Exercise goal: Reproduce every line of the material below verbatim, omitting the pictures.

--- START ---

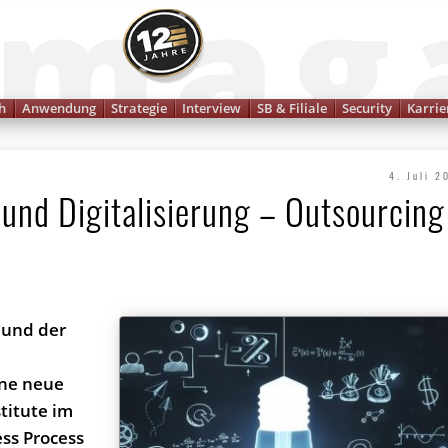
Finanzmagazin
h
Anwendung
Strategie
Interview
SB & Filiale
Security
Karrie
4. Juli 2
und Digitalisierung – Outsourcing
 und der
ine neue
titute im
ess Process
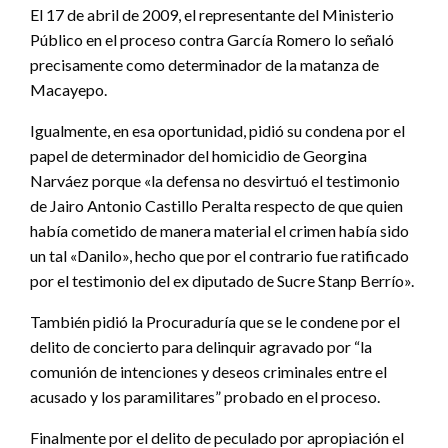
El 17 de abril de 2009, el representante del Ministerio
Público en el proceso contra García Romero lo señaló
precisamente como determinador de la matanza de
Macayepo.
Igualmente, en esa oportunidad, pidió su condena por el
papel de determinador del homicidio de Georgina
Narváez porque «la defensa no desvirtuó el testimonio
de Jairo Antonio Castillo Peralta respecto de que quien
había cometido de manera material el crimen había sido
un tal «Danilo», hecho que por el contrario fue ratificado
por el testimonio del ex diputado de Sucre Stanp Berrío».
También pidió la Procuraduría que se le condene por el
delito de concierto para delinquir agravado por “la
comunión de intenciones y deseos criminales entre el
acusado y los paramilitares” probado en el proceso.
Finalmente por el delito de peculado por apropiación el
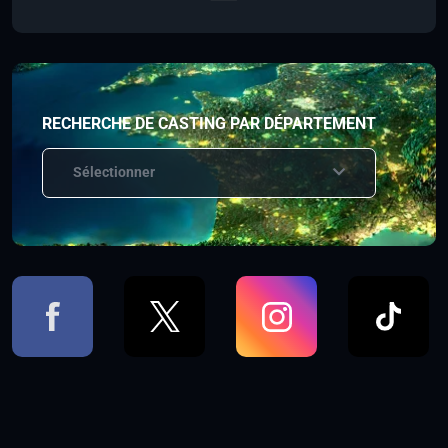
RECHERCHE DE CASTING PAR DÉPARTEMENT
Sélectionner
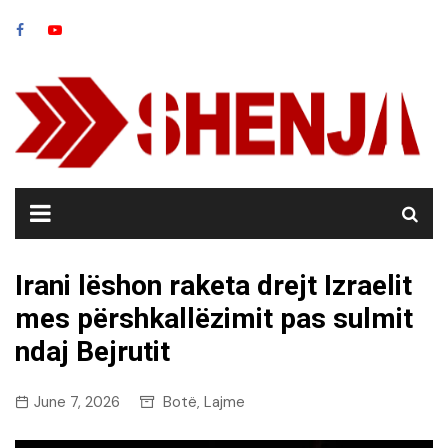
Skip
to
content
Irani lëshon raketa drejt Izraelit
mes përshkallëzimit pas sulmit
ndaj Bejrutit
June 7, 2026
Botë
Lajme
,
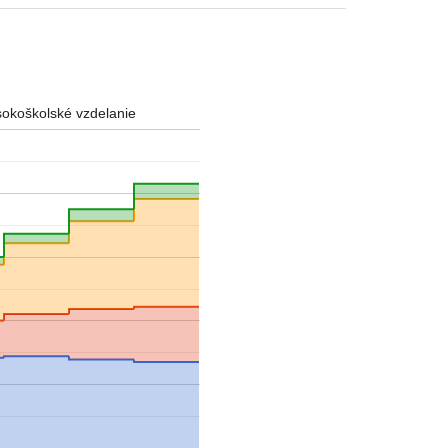
sokoškolské vzdelanie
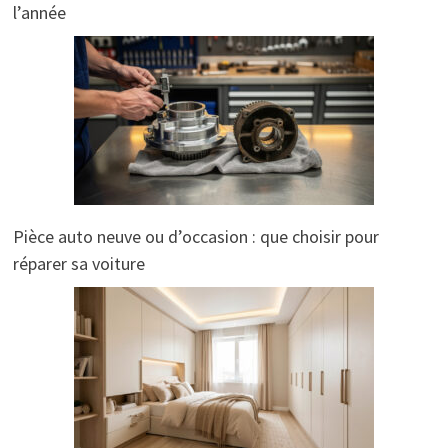
l’année
Pièce auto neuve ou d’occasion : que choisir pour
réparer sa voiture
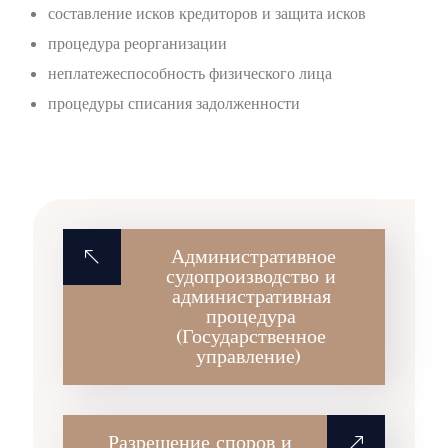
составление исков кредиторов и защита исков
процедура реорганизации
неплатежеспособность физического лица
процедуры списания задолженности
Административное
судопроизводство и
административная
процедура
(Государственное
управление)
Разрешение споров и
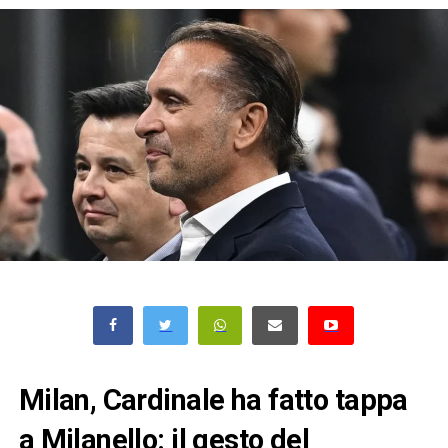
Milan, Cardinale ha fatto tappa
a Milanello: il gesto del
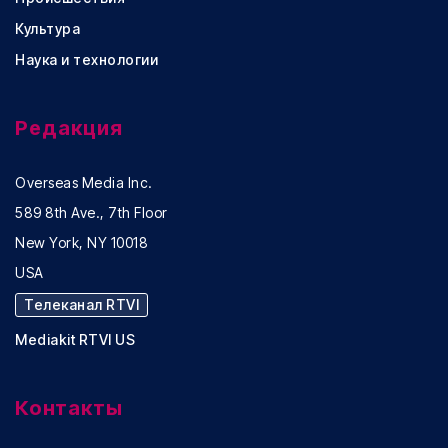
Культура
Наука и технологии
Редакция
Overseas Media Inc.
589 8th Ave., 7th Floor
New York, NY 10018
USA
Телеканал RTVI
Mediakit RTVI US
Контакты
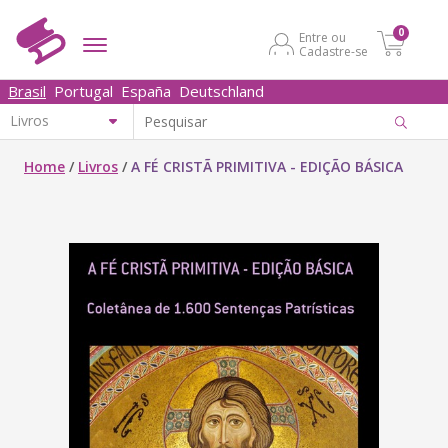
0
Entre ou
Cadastre-se
Brasil
Portugal
España
Deutschland
Home
/
Livros
/
A FÉ CRISTÃ PRIMITIVA - EDIÇÃO BÁSICA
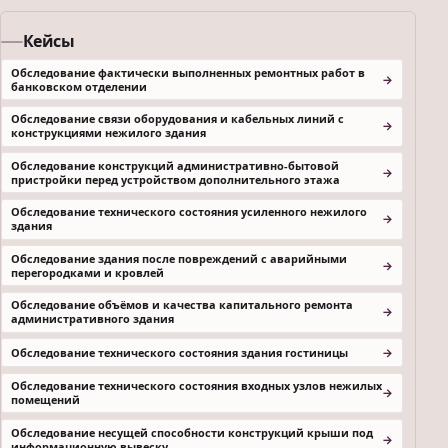
Кейсы
Обследование фактически выполненных ремонтных работ в
банковском отделении
Обследование связи оборудования и кабельных линий с
конструкциями нежилого здания
Обследование конструкций административно-бытовой
пристройки перед устройством дополнительного этажа
Обследование технического состояния усиленного нежилого
здания
Обследование здания после повреждений с аварийными
перегородками и кровлей
Обследование объёмов и качества капитального ремонта
административного здания
Обследование технического состояния здания гостиницы
Обследование технического состояния входных узлов нежилых
помещений
Обследование несущей способности конструкций крыши под
информационную вывеску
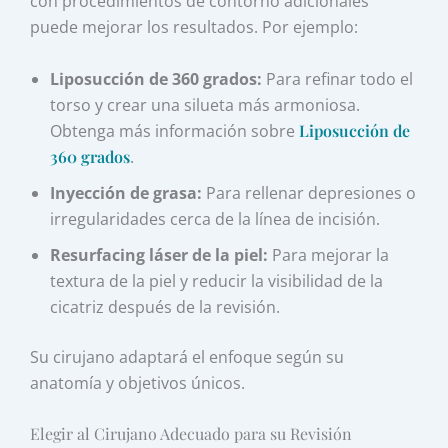
con procedimientos de contorno adicionales
puede mejorar los resultados. Por ejemplo:
Liposucción de 360 grados:
Para refinar todo el
torso y crear una silueta más armoniosa.
Obtenga más información sobre
Liposucción de
360 grados
.
Inyección de grasa:
Para rellenar depresiones o
irregularidades cerca de la línea de incisión.
Resurfacing láser de la piel:
Para mejorar la
textura de la piel y reducir la visibilidad de la
cicatriz después de la revisión.
Su cirujano adaptará el enfoque según su
anatomía y objetivos únicos.
Elegir al Cirujano Adecuado para su Revisión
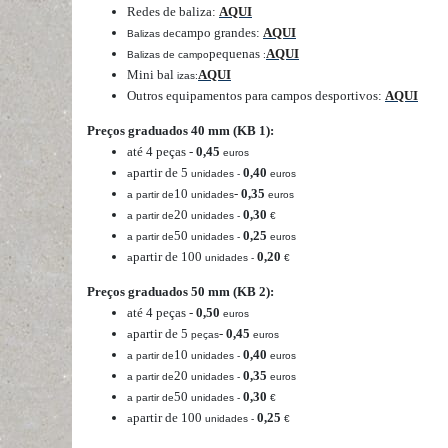
Redes de baliza:
AQUI
campo grandes:
AQUI
Balizas de
pequenas
AQUI
Balizas de campo
:
Mini bal
AQUI
izas:
Outros equipamentos para campos desportivos:
AQUI
Preços graduados 40 mm (KB 1):
até 4 peças
-
0,45
euros
partir de 5
0,40
a
unidades -
euros
10
-
0,35
a partir de
unidades
euros
20
0,30
a partir de
unidades -
€
50
0,25
a partir de
unidades -
euros
partir de 100
0,20
a
unidades -
€
Preços graduados 50 mm (KB 2):
até 4 peças
-
0,50
euros
partir de 5
-
0,45
a
peças
euros
10
0,40
a partir de
unidades -
euros
20
0,35
a partir de
unidades -
euros
50
0,30
a partir de
unidades -
€
partir de 100
0,25
a
unidades -
€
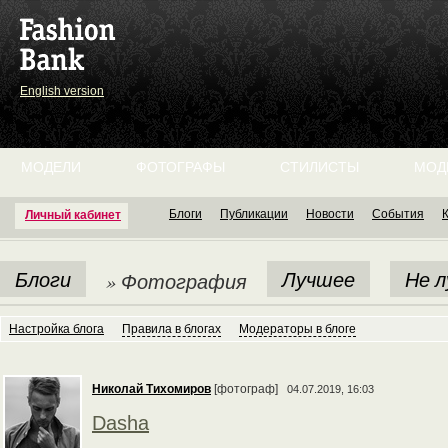
English version
МОДЕЛИ
ФОТОГРАФЫ
СТИЛИСТЫ
МОД
Блоги
Публикации
Новости
События
Личный кабинет
Блоги
Лучшее
Не 
» Фотография
Настройка блога
Правила в блогах
Модераторы в блоге
Николай Тихомиров
[фотограф]
04.07.2019, 16:03
Dasha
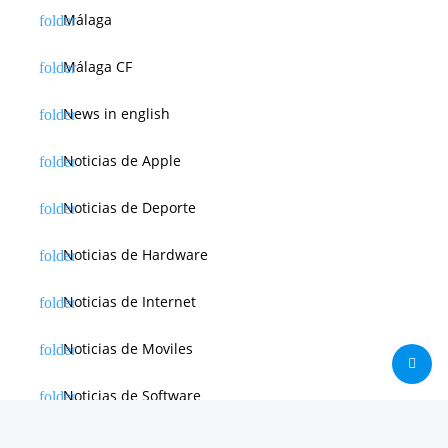
Málaga
Málaga CF
News in english
Noticias de Apple
Noticias de Deporte
Noticias de Hardware
Noticias de Internet
Noticias de Moviles
Noticias de Software
Otras noticias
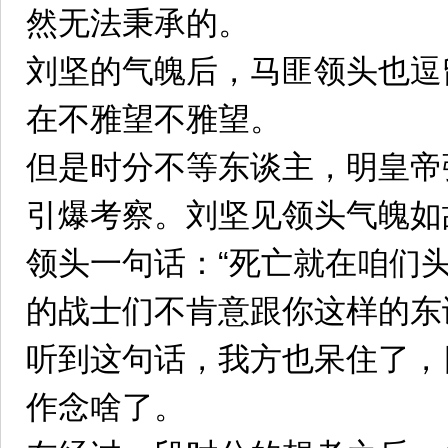
然无法秉承的。
刘坚的气魄后，马匪领头也逗
在不雅望不雅望。
但是时分不等东谈主，明皇帝
引爆考察。刘坚见领头气魄如
领头一句话：“死亡就在咱们
的战士们不肯意跟你这样的东
听到这句话，我方也呆住了，
作念啥了。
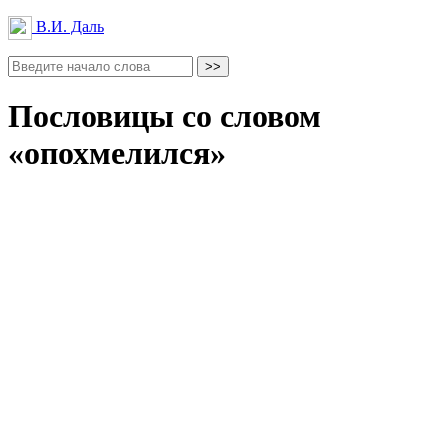
В.И. Даль
Пословицы со словом
«опохмелился»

--- END ---

Answer below:
Finanzmagazin
h
Anwendung
Strategie
Interview
SB & Filiale
Security
Karrie
4. Juli 2
und Digitalisierung – Outsourcing
 und der
ine neue
titute im
ess Process
El 17 de abril de 2009, el representante del Ministerio
Público en el proceso contra García Romero lo señaló
precisamente como determinador de la matanza de
Macayepo.
Igualmente, en esa oportunidad, pidió su condena por el
papel de determinador del homicidio de Georgina
Narváez porque «la defensa no desvirtuó el testimonio
de Jairo Antonio Castillo Peralta respecto de que quien
había cometido de manera material el crimen había sido
un tal «Danilo», hecho que por el contrario fue ratificado
por el testimonio del ex diputado de Sucre Stanp Berrío».
También pidió la Procuraduría que se le condene por el
delito de concierto para delinquir agravado por “la
comunión de intenciones y deseos criminales entre el
acusado y los paramilitares” probado en el proceso.
Finalmente por el delito de peculado por apropiación el
RECHERCHE DE CASTING PAR DÉPARTEMENT
Sélectionner
Skip
to
content
Irani lëshon raketa drejt Izraelit
mes përshkallëzimit pas sulmit
ndaj Bejrutit
June 7, 2026
Botë
Lajme
,
sokoškolské vzdelanie
l’année
Pièce auto neuve ou d’occasion : que choisir pour
réparer sa voiture
составление исков кредиторов и защита исков
процедура реорганизации
неплатежеспособность физического лица
процедуры списания задолженности
Административное
судопроизводство и
административная
процедура
(Государственное
управление)
Разрешение споров и
Milan, Cardinale ha fatto tappa
a Milanello: il gesto del
Культура
Наука и технологии
Редакция
Overseas Media Inc.
589 8th Ave., 7th Floor
New York, NY 10018
USA
Телеканал RTVI
Mediakit RTVI US
Контакты
0
Entre ou
Cadastre-se
Brasil
Portugal
España
Deutschland
Home
/
Livros
/
A FÉ CRISTÃ PRIMITIVA - EDIÇÃO BÁSICA
Кейсы
Обследование фактически выполненных ремонтных работ в
банковском отделении
Обследование связи оборудования и кабельных линий с
конструкциями нежилого здания
Обследование конструкций административно-бытовой
пристройки перед устройством дополнительного этажа
Обследование технического состояния усиленного нежилого
здания
Обследование здания после повреждений с аварийными
перегородками и кровлей
Обследование объёмов и качества капитального ремонта
административного здания
Обследование технического состояния здания гостиницы
Обследование технического состояния входных узлов нежилых
помещений
Обследование несущей способности конструкций крыши под
информационную вывеску
con procedimientos de contorno adicionales
puede mejorar los resultados. Por ejemplo:
Liposucción de 360 grados:
Para refinar todo el
torso y crear una silueta más armoniosa.
Obtenga más información sobre
Liposucción de
360 grados
.
Inyección de grasa:
Para rellenar depresiones o
irregularidades cerca de la línea de incisión.
Resurfacing láser de la piel:
Para mejorar la
textura de la piel y reducir la visibilidad de la
cicatriz después de la revisión.
Su cirujano adaptará el enfoque según su
anatomía y objetivos únicos.
Elegir al Cirujano Adecuado para su Revisión
Redes de baliza:
AQUI
campo grandes:
AQUI
Balizas de
pequenas
AQUI
Balizas de campo
:
Mini bal
AQUI
izas:
Outros equipamentos para campos desportivos:
AQUI
Preços graduados 40 mm (KB 1):
até 4 peças
-
0,45
euros
partir de 5
0,40
a
unidades -
euros
10
-
0,35
a partir de
unidades
euros
20
0,30
a partir de
unidades -
€
50
0,25
a partir de
unidades -
euros
partir de 100
0,20
a
unidades -
€
Preços graduados 50 mm (KB 2):
até 4 peças
-
0,50
euros
partir de 5
-
0,45
a
peças
euros
10
0,40
a partir de
unidades -
euros
20
0,35
a partir de
unidades -
euros
50
0,30
a partir de
unidades -
€
partir de 100
0,25
a
unidades -
€
English version
МОДЕЛИ
ФОТОГРАФЫ
СТИЛИСТЫ
МОД
Блоги
Публикации
Новости
События
Личный кабинет
Блоги
Лучшее
Не 
» Фотография
Настройка блога
Правила в блогах
Модераторы в блоге
Николай Тихомиров
[фотограф]
04.07.2019, 16:03
Dasha
Málaga
Málaga CF
News in english
Noticias de Apple
Noticias de Deporte
Noticias de Hardware
Noticias de Internet
Noticias de Moviles
Noticias de Software
Otras noticias
然无法秉承的。
刘坚的气魄后，马匪领头也逗
在不雅望不雅望。
但是时分不等东谈主，明皇帝
引爆考察。刘坚见领头气魄如
领头一句话：“死亡就在咱们
的战士们不肯意跟你这样的东
听到这句话，我方也呆住了，
作念啥了。
В.И. Даль
Пословицы со словом
«опохмелился»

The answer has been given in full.